Cette comédie malicieuse et dynamique, sans autre prétention que de divertir, pleine de quiproquos et de rebondissements, pourrait parfois faire penser à du Philippe de Broca, celui des Caprices de Marie ou du Diable par la queue, avec notamment cette famille bourgeoise assez fantaisiste ; mais du De Broca plus sobre et moins exubérant, plus traditionnel mais peut-être – me concernant - moins fatigant ; témoins ces quelques séquences d’ébriété qui parviennent à ne jamais devenir pénible ni à sombrer dans la grosse farce grâce au bon tempo et au bon ton adoptés. En tant que militant communiste chevronné, le réalisateur en profite pour égratigner gentiment la bourgeoisie et ses travers (voire les savoureuses séquences de diners mondains), aborder les conflits de classe, semblant savourer la situation mise en place, celle d’un riche homme d’affaires ‘goutant’ le dur labeur qu’il faisait ‘subir’ à ceux qu’il employait quelques semaines avant et avouant in fine que si le métier de banquier est compliqué, il est mille fois moins éreintant que celui de maître d’hôtel.
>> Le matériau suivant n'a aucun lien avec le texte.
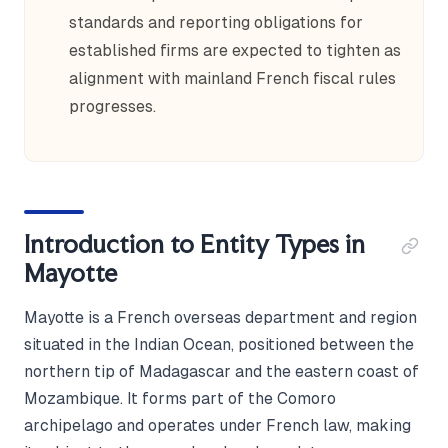
standards and reporting obligations for
established firms are expected to tighten as
alignment with mainland French fiscal rules
progresses.
Introduction to Entity Types in
Mayotte
Mayotte is a French overseas department and region
situated in the Indian Ocean, positioned between the
northern tip of Madagascar and the eastern coast of
Mozambique. It forms part of the Comoro
archipelago and operates under French law, making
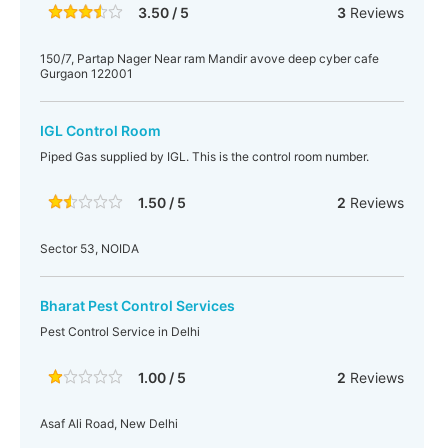
3.50 / 5
3
Reviews
150/7, Partap Nager Near ram Mandir avove deep cyber cafe
Gurgaon 122001
IGL Control Room
Piped Gas supplied by IGL. This is the control room number.
1.50 / 5
2
Reviews
Sector 53, NOIDA
Bharat Pest Control Services
Pest Control Service in Delhi
1.00 / 5
2
Reviews
Asaf Ali Road, New Delhi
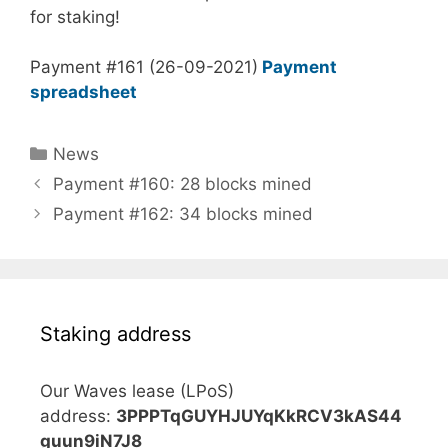
for staking!
Payment #161 (26-09-2021)
Payment
spreadsheet
Categories
News
Payment #160: 28 blocks mined
Payment #162: 34 blocks mined
Staking address
Our Waves lease (LPoS)
address:
3PPPTqGUYHJUYqKkRCV3kAS44
guun9iN7J8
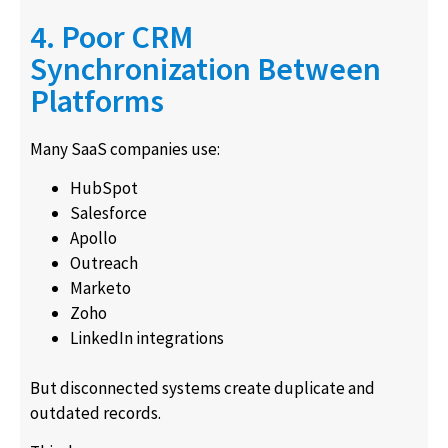
4. Poor CRM
Synchronization Between
Platforms
Many SaaS companies use:
HubSpot
Salesforce
Apollo
Outreach
Marketo
Zoho
LinkedIn integrations
But disconnected systems create duplicate and
outdated records.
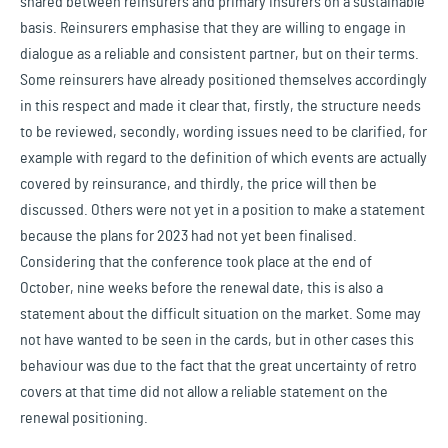
shared between reinsurers and primary insurers on a sustainable
basis. Reinsurers emphasise that they are willing to engage in
dialogue as a reliable and consistent partner, but on their terms.
Some reinsurers have already positioned themselves accordingly
in this respect and made it clear that, firstly, the structure needs
to be reviewed, secondly, wording issues need to be clarified, for
example with regard to the definition of which events are actually
covered by reinsurance, and thirdly, the price will then be
discussed. Others were not yet in a position to make a statement
because the plans for 2023 had not yet been finalised.
Considering that the conference took place at the end of
October, nine weeks before the renewal date, this is also a
statement about the difficult situation on the market. Some may
not have wanted to be seen in the cards, but in other cases this
behaviour was due to the fact that the great uncertainty of retro
covers at that time did not allow a reliable statement on the
renewal positioning.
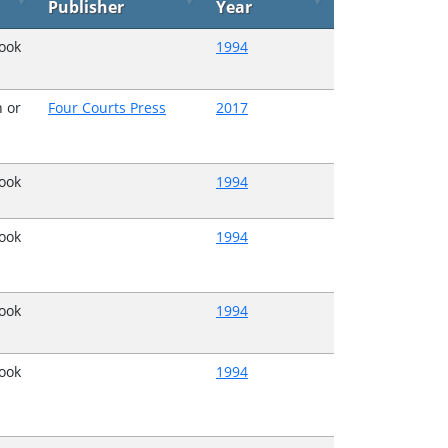
Publisher
Year
Book
1994
 or
Four Courts Press
2017
Book
1994
Book
1994
Book
1994
Book
1994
Une comédie désuète assez réjouissante, digne du meilleur théâtre de boulevard, évoluant entre comédie de mœurs, comédie sociale et vaudeville, le tout aussi bien troussé qu’efficace avec une joyeuse bande de comédiens s’en donnant à cœur joie sur fond musical de George Van Parys offrant des variations souriantes autour de la comptine ‘Ah mon beau château’. Un titre assez oublié parmi la filmographie pléthorique de Jean Gabin et qui gagnerait à être redécouvert.